#### [Selected excerpt]
----------------------------------------

BRIEF DESCRIPTION OF THE DRAWINGS
[0013] The accompanying drawing figures incorporated in and forming
a part of this specification illustrate several aspects of the
disclosure, and together with the description serve to explain the
principles of the disclosure.
[0014] FIG. 1 is a block diagram of a simulator according to one
embodiment;
[0015] FIG. 2 is a perspective view illustrating aspects of the
simulator illustrated in FIG. 1 at a first instant in time
according to one embodiment;
[0016] FIG. 3 illustrates example imagery of a virtual environment
that may be provided to a head-mounted display (HMD) device at the
first instant in time illustrated in FIG. 2;
[0017] FIG. 4 is a perspective view illustrating aspects of the
simulator illustrated in FIG. 1 at a second instant in time;
[0018] FIG. 5 illustrates example imagery of the virtual
environment that may be provided to the HMD device at the second
instant in time illustrated in FIG. 4;
[0019] FIG. 6 is a perspective view illustrating aspects of a
simulator according to another embodiment;
[0020] FIG. 7 illustrates example imagery of the virtual
environment that corresponds to the simulator illustrated in FIG.
6; and
[0021] FIG. 8 is a flowchart of a method for providing imagery
according to one embodiment.
DETAILED DESCRIPTION
[0022] The embodiments set forth below represent the necessary
information to enable those skilled in the art to practice the
embodiments and illustrate the best mode of practicing the
embodiments. Upon reading the following description in light of the
accompanying drawing figures, those skilled in the art will
understand the concepts of the disclosure and will recognize
applications of these concepts not particularly addressed herein.
It should be understood that these concepts and applications fall
within the scope of the disclosure and the accompanying claims.
[0023] Any flowcharts discussed herein are necessarily discussed in
some sequence for purposes of illustration, but unless otherwise
explicitly indicated, the embodiments are not limited to any
particular sequence of steps. The use herein of ordinals in
conjunction with an element is solely for distinguishing what might
otherwise be similar or identical labels, such as "first image
generation element" and "second image generation element," and does
not imply a priority, a type, an importance, or other attribute,
unless otherwise stated herein.
[0024] The embodiments provide a domeless simulator that utilizes a
head-wearable display, a head track device, and a hand track device
to realistically simulate an out-the-window (OTW) display and an
instrument control panel (such as a cockpit control panel) of a
vehicle, such as an aircraft, to a user. Among other features, the
embodiments visually depict in imagery movements of the user's hand
manipulating virtual cockpit controls based on the physical
movements of the user's hand in a real-world environment. The
embodiments facilitate a simulator that has a relatively small
footprint and that consumes substantially less power and has lower
cooling requirements than conventional simulators.

----------------------------------------

#### [Exercise task]
Please continue the patent excerpt on the domeless simulator, starting after its last sentence.

#### [Dataset records]
----------------------------------------

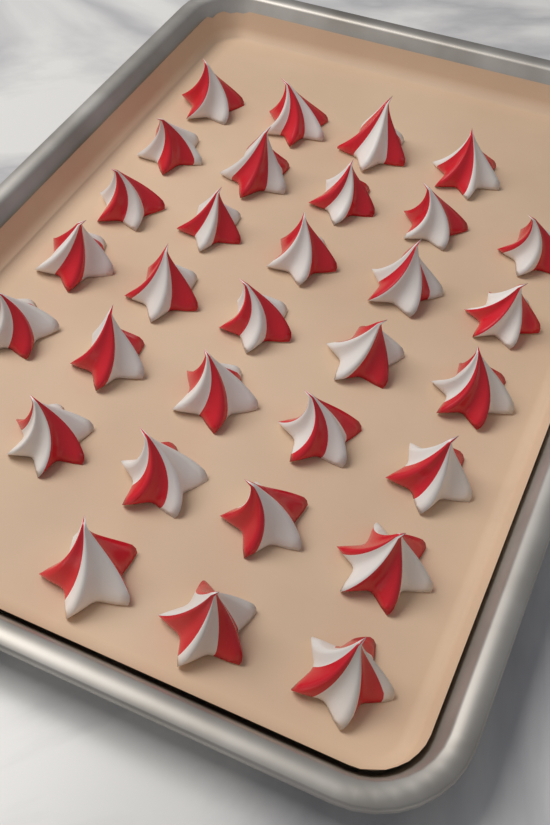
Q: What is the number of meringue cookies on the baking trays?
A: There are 31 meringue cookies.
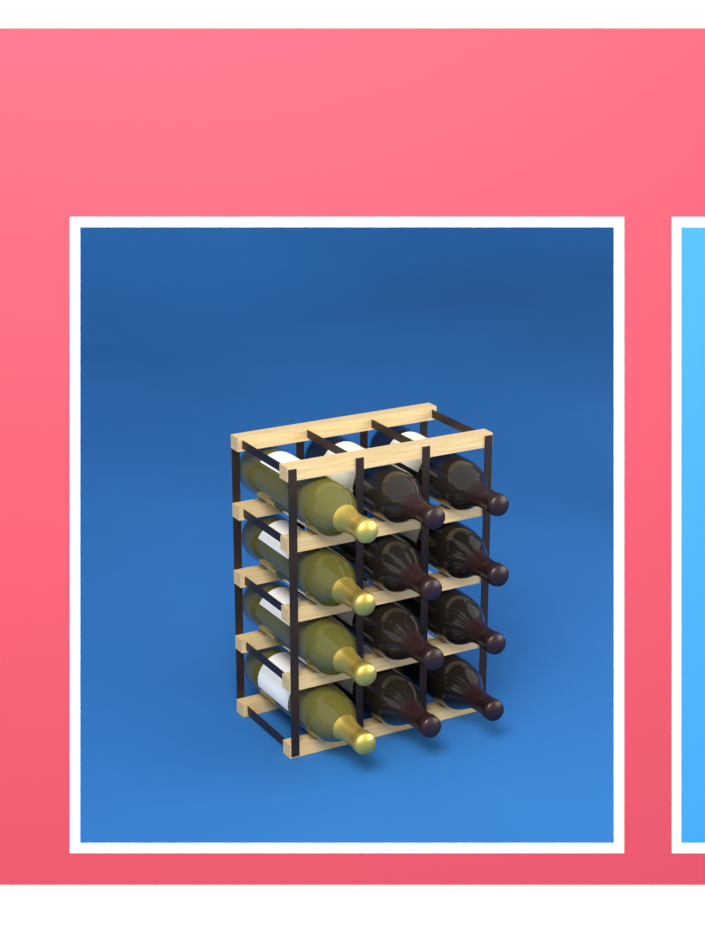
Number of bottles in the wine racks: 12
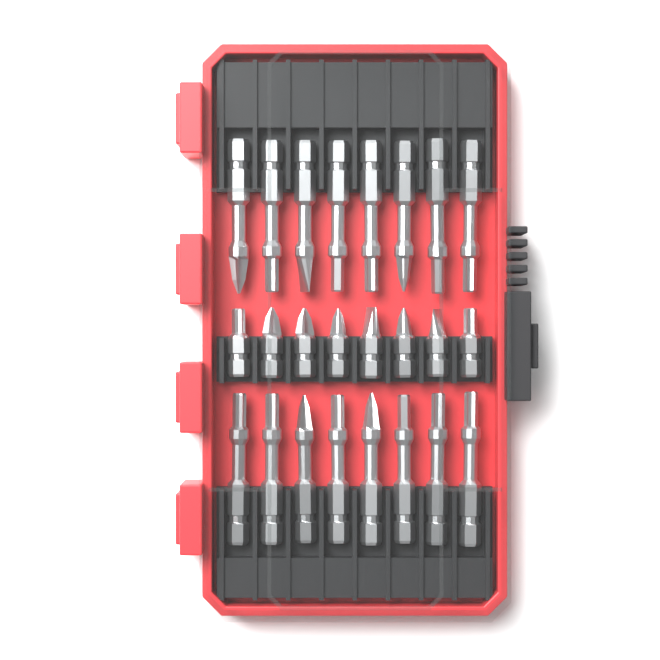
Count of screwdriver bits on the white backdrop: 24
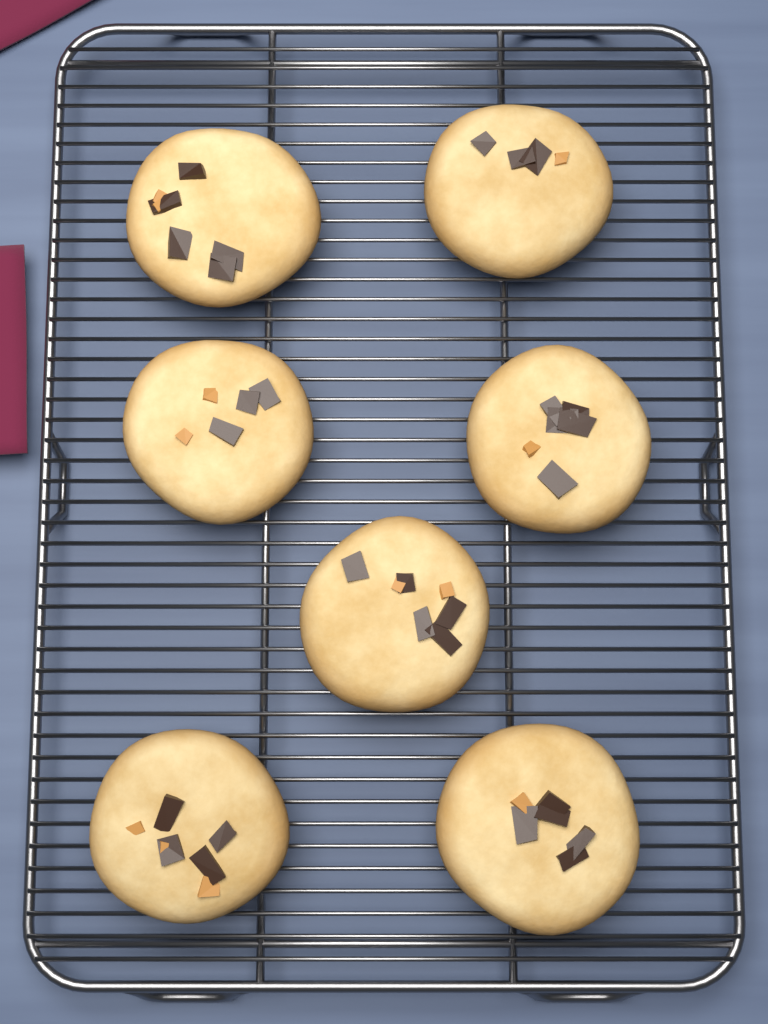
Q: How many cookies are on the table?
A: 7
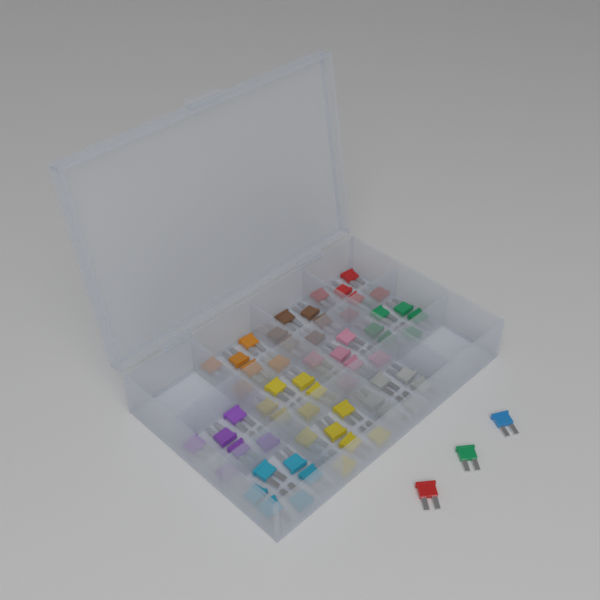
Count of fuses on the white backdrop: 63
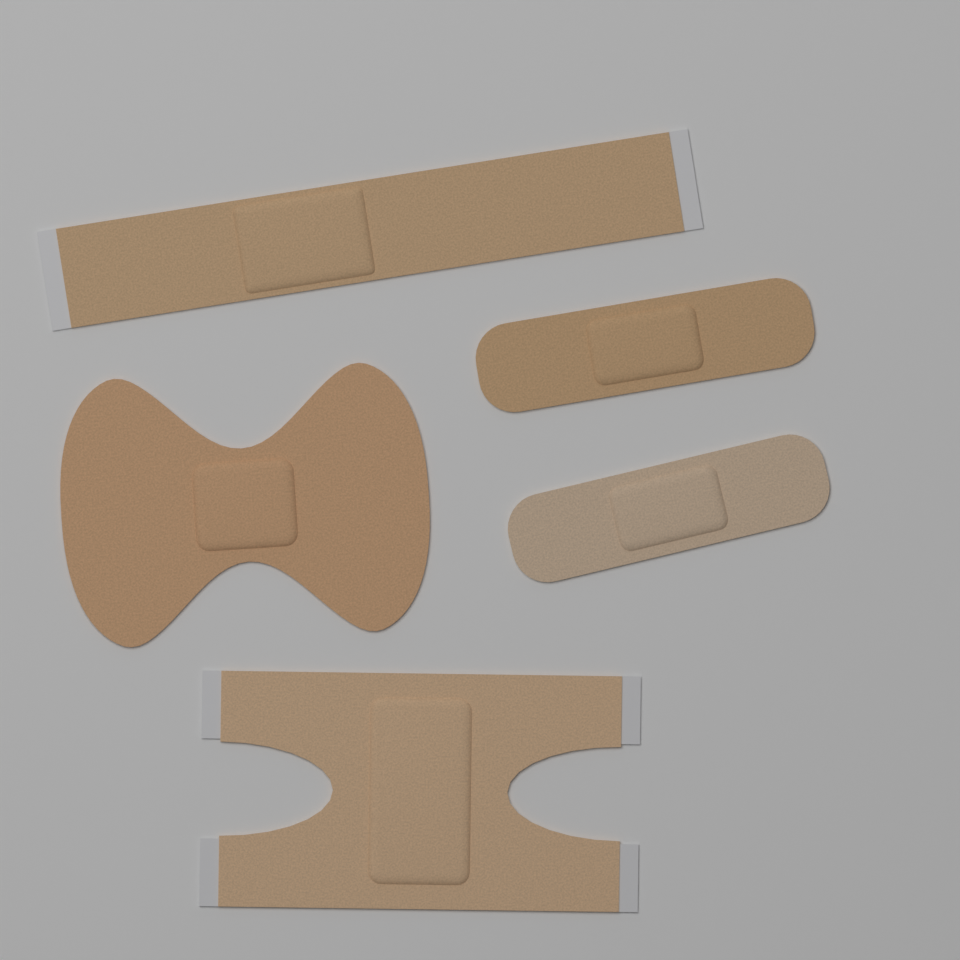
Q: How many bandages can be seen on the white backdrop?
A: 5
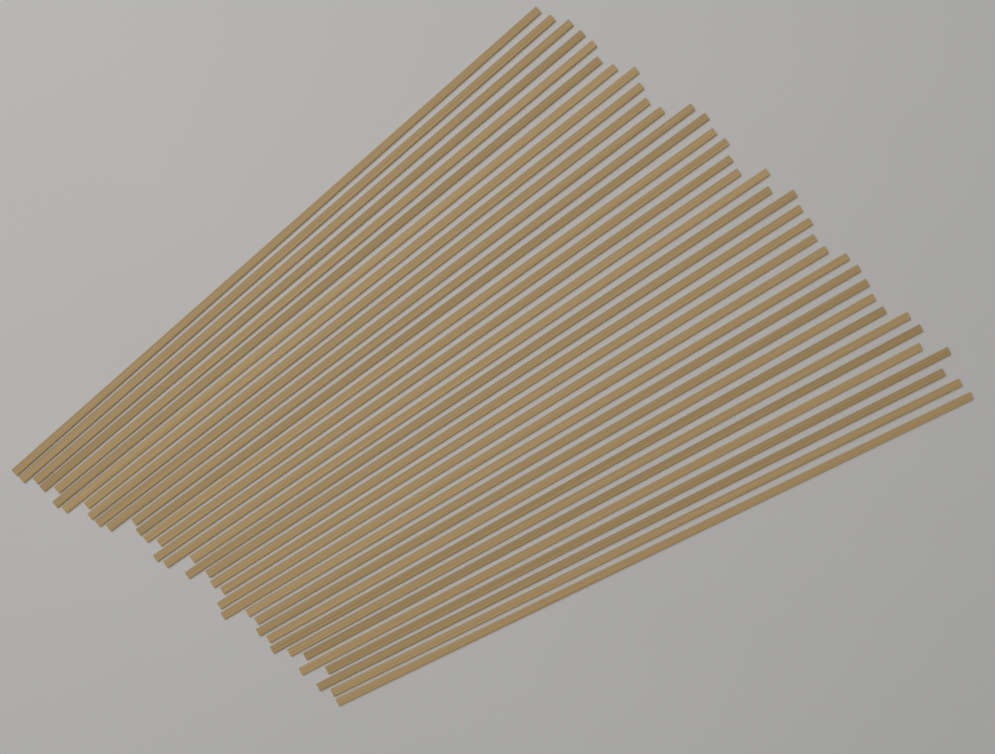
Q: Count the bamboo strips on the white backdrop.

----------------------------------------

#### [Reply to the task]
[0025] FIG. 1 is a block diagram of a simulator 10 according to one
embodiment. The simulator 10 includes a platform 12 in which a user
14 is positioned. In one embodiment, during operation of the
simulator 10 the user 14 may be located in a seat 16. While for
purposes of illustration, the simulator 10 will be illustrated
herein as an aircraft simulator, such as a military or commercial
airplane or helicopter simulator, the embodiments are not limited
to an aircraft simulator, and have applicability in simulations of
a wide variety of apparatuses that include instrument control
panels, including, for example, ground vehicles such as tanks, and
the like.
[0026] The platform 12 includes a tracked volume 18 that comprises
a volume of space that is tracked by a hand track device 20. As
will be discussed in greater detail herein, the hand track device
20 tracks the movements and locations of one or both hands of the
user 14. The tracked volume 18 also includes a cockpit control
surface 22 that the user 14 may touch, or otherwise interact act
with, during a simulation.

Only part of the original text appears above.